* **Text shown**:

    Run the following command inside your project folder:

    # For Windows
    python -m venv venv
    
    # For macOS/Linux
    python3 -m venv venv
    

    This creates a folder named venv that stores your isolated environment.

    Step 3: Activate the Environment

    # Windows (Command Prompt)
    venv\Scripts\activate
    
    # Windows (PowerShell)
    venv\Scripts\Activate.ps1
    
    # macOS/Linux
    source venv/bin/activate
    

    You should now see (venv) before your terminal prompt.

    Step 4: Install NumPy

    With the virtual environment active, install NumPy:

    pip install numpy
    

    Confirm installation:

    pip show numpy
    

    2. First Steps with NumPy

    Let’s begin using NumPy in Python. Create a new file called numpy_basics.ipynb and add the following in the code section.

* **Dataset content**:
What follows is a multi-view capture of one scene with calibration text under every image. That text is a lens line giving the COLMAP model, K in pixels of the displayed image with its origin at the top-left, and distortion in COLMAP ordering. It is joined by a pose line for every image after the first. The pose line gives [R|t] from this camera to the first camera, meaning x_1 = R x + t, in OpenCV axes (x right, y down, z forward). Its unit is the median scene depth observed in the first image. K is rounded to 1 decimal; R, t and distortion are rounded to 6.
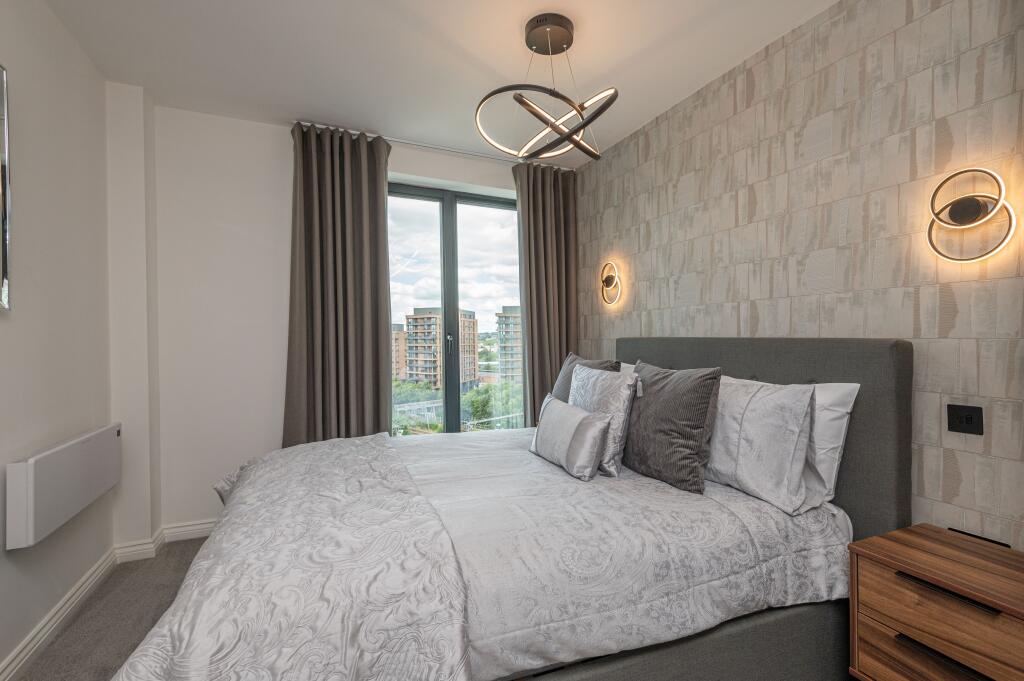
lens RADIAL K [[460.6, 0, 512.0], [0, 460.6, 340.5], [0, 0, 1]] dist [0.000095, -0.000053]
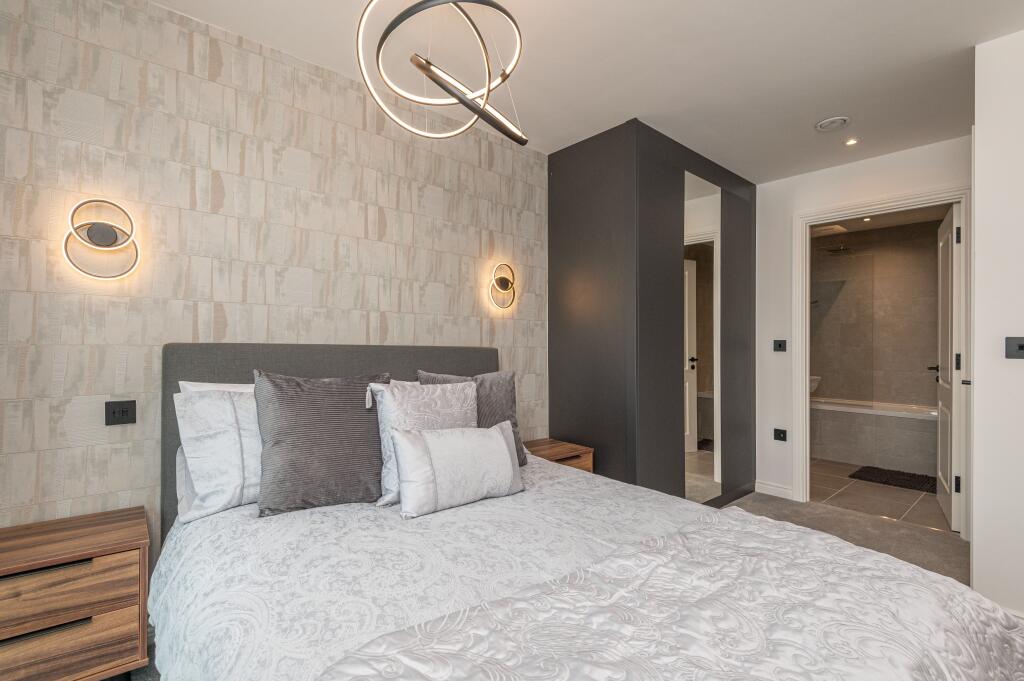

* **Tasks for this exercise**:
a: List every command line in the NumPy setup guide, leaving out the comment lines.
b: Answer these questions from the NumPy setup guide:
(i) What is the name of the folder that stores the isolated environment?
(ii) What should appear before the terminal prompt after activation?
(iii) What file name does the guide give for the new file?
c: Write the next part of the NumPy setup guide, starting right after its last sentence.
The listing has no connection to the NumPy setup guide.

* **Results by task**:
a:
python -m venv venv
python3 -m venv venv
venv\Scripts\activate
venv\Scripts\Activate.ps1
source venv/bin/activate
pip install numpy
pip show numpy

b:
(i) venv
(ii) (venv)
(iii) numpy_basics.ipynb

c:
    Note: To Run the code, use Shift + Enter and select the running virtual environment.

    import numpy as np
    
    # Create a simple array
    arr = np.array([1, 2, 3, 4, 5])
    print("Array:", arr)
    print("Type:", type(arr))
    print("Shape:", arr.shape)
    

    Output:

    Array: [1 2 3 4 5]
    Type: <class 'numpy.ndarray'>
    Shape: (5,)
    

    3. Creating Arrays

    NumPy provides several ways to create arrays:

    # From a Python list
    arr1 = np.array([10, 20, 30])
    
    # Zeros array
    arr2 = np.zeros((3, 3))
    
    # Ones array
    arr3 = np.ones((2, 4))
    
    # Range of numbers
    arr4 = np.arange(0, 10, 2)
    
    # Evenly spaced numbers
    arr5 = np.linspace(0, 1, 5)
    
    # Random values
    arr6 = np.random.rand(2, 3)
    arr7 = np.random.randint(1, 100, (3, 3))
    
    print("arr1:", arr1)
    print("arr2:\n", arr2)
    print("arr3:\n", arr3)
    print("arr4:", arr4)
    print("arr5:", arr5)
    print("arr6:\n", arr6)
    print("arr7:\n", arr7)
    

    4. Array Operations

    NumPy supports vectorized operations (faster than Python loops):

    a = np.array([1, 2, 3, 4])
    b = np.array([10, 20, 30, 40])
    
    print("a + b:", a + b)
    print("a - b:", a - b)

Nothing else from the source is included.